Alison ChapmanIn my seven years as chair of the University of Alabama at Birmingham’s Department of English, I have often reflected, with a certain ironic amusement and—yes—nostalgia, on the kind of writing I did, decades ago, as an English major at a small liberal arts college. We were asked to produce finely crafted, carefully researched essays with a thesis sentence right up front, in which we leaned attentively into the work of interpretation and analysis. I loved writing these polished little essays. I was good at them. And because I was good at them, I later turned out to be good at being a scholar, which is part of what I do as a university professor.

But that’s not the whole story. After graduation and subsequent employment, I realized that the kind of writing I had been taught wasn’t necessarily the kind of writing my various supervisors wanted from me. I scrambled to figure out how to craft a concise memo, how to understand the audience for a grant proposal, how to construct a survey, how to combine words and images into an effective flyer, how to write a firm newsletter where no one expected—or wanted—to encounter a thesis statement. I figured these things out in part because my undergraduate education had taught me how to stick with a problem and had developed in me the basic building blocks of elegant, effective communication. But still, I had to figure them out.

LIST OF TASKS -
• A. Can you quote, word for word, every line of the listing from the one containing "common name: Pink campion" down to the one containing "genus: Senecio", with both of those lines included?
• B. Could you carry the essay on writing as an English major forward, starting right after its last sentence?

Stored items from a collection
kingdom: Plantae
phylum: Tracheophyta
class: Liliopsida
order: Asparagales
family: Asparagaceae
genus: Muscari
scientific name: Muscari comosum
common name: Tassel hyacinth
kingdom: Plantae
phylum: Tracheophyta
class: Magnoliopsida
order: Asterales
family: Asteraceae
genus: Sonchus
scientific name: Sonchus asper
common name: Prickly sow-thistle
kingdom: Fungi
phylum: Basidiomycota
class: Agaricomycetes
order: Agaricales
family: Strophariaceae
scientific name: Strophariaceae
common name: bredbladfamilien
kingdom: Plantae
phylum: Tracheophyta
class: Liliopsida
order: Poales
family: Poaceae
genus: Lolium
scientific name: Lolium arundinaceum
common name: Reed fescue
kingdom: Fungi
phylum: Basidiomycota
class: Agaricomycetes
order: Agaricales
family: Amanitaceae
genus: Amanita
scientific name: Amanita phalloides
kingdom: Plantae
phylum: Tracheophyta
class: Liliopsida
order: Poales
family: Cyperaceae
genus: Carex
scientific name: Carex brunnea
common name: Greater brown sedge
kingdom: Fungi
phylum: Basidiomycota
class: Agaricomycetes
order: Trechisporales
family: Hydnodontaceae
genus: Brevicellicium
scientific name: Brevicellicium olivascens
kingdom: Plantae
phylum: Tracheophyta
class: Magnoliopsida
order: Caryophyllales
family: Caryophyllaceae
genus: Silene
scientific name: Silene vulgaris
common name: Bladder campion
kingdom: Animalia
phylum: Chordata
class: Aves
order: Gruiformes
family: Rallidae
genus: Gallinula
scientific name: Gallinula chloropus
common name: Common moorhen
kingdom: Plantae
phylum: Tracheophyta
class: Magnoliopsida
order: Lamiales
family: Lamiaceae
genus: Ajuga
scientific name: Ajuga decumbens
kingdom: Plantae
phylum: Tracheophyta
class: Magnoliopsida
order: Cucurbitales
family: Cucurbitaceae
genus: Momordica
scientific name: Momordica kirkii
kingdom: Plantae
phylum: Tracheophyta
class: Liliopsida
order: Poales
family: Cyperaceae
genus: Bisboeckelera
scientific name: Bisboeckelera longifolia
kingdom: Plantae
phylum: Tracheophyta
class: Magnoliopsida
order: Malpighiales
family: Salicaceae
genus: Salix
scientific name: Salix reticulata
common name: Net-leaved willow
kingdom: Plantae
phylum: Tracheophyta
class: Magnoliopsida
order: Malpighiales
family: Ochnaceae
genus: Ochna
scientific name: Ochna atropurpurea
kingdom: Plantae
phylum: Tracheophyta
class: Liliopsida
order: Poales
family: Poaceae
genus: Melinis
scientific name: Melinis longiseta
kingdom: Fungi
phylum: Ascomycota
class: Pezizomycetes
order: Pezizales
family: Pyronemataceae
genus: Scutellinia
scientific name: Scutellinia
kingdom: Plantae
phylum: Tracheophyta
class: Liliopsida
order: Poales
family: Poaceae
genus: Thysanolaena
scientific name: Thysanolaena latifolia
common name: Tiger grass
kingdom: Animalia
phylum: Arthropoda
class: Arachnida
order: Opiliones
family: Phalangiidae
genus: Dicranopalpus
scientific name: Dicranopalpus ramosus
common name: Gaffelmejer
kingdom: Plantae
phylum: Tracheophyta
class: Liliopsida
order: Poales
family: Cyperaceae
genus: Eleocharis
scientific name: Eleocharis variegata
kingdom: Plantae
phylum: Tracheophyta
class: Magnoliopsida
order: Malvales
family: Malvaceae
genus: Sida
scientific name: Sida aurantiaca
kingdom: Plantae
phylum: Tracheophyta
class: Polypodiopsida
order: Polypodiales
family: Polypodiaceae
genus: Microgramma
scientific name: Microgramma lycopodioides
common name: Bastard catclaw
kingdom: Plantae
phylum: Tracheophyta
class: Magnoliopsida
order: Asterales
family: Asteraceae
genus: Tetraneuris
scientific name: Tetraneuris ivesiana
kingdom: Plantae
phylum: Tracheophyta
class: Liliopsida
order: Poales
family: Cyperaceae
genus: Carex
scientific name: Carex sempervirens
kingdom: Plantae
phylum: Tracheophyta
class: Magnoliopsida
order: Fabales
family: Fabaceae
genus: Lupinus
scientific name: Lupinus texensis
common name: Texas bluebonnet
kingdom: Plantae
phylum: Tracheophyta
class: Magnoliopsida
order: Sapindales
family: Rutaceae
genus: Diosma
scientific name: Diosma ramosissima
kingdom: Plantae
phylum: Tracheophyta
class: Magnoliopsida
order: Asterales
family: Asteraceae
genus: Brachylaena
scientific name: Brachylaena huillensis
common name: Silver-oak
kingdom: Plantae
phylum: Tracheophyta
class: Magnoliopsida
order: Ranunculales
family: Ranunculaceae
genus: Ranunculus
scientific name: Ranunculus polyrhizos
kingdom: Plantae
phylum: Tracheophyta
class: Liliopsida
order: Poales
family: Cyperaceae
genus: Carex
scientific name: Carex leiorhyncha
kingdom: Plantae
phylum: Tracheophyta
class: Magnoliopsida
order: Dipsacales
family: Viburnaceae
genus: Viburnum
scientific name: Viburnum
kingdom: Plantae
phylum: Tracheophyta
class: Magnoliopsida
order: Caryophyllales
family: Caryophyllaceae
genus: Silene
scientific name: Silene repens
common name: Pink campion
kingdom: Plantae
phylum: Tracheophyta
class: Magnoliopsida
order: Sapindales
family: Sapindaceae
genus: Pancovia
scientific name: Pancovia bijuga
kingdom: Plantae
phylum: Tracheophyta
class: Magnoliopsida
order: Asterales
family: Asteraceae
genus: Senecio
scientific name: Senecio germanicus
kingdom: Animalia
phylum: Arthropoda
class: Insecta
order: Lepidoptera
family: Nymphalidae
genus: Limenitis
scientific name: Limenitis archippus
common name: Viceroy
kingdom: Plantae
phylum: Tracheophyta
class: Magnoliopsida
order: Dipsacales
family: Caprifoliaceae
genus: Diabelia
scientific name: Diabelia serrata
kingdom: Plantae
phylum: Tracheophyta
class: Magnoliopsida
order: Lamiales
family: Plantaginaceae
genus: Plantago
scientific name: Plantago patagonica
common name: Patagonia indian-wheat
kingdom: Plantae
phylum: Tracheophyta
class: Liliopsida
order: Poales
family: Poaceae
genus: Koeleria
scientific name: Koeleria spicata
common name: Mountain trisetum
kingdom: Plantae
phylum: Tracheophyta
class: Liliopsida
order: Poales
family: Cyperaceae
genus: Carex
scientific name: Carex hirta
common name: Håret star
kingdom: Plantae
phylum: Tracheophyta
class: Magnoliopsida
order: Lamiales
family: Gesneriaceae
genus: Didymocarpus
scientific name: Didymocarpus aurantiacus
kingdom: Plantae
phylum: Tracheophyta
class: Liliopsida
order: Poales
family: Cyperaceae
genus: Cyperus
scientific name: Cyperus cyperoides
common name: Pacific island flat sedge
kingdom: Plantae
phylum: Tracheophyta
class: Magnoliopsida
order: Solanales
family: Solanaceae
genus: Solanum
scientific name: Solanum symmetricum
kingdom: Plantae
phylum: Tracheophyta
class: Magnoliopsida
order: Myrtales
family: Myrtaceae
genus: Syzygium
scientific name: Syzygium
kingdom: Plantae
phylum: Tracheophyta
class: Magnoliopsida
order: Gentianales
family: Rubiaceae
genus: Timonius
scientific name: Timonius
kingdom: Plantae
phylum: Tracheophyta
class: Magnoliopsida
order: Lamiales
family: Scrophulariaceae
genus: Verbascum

RESPONSES TO THE EXERCISE -
• A.
common name: Pink campion
kingdom: Plantae
phylum: Tracheophyta
class: Magnoliopsida
order: Sapindales
family: Sapindaceae
genus: Pancovia
scientific name: Pancovia bijuga
kingdom: Plantae
phylum: Tracheophyta
class: Magnoliopsida
order: Asterales
family: Asteraceae
genus: Senecio

• B.
It wasn’t until I became a college professor and thereby a writing teacher that I began truly contemplating the gap between the writing I had been taught and the writing that I had practiced in the working world. Digital communications have recently made this gap even wider. In a typical day, I might write text for a new departmental website with an eye to how portions could be repurposed for social media and or an email newsletter—and how those might later form the basis of a new podcast series or be the seedbed for a marketing campaign. The truth is that I love this kind of writing too. It’s shaggier and more sprawling than the serenely contained essays of my college years. It feels more dynamic. My writing has also gotten more creative, in that I’ve realized how much a feel for narrative and imagery can transform any piece of writing: even a memo benefits from a recognizable sense of voice, and the best websites, at heart, tell a story.

My ideal curriculum would give students a working familiarity with many kinds of writing: literary analysis, fiction, technical writing, and others. Each of these offers different lessons: literary analysis is about preferring open-ended questions to pat answers; fiction is about creativity and nuance; technical writing is about precision and the need for fact. Also in my ideal curriculum, students would become savvy digital users, as comfortable with desktop publishing and video editing software as with the trusty word processor.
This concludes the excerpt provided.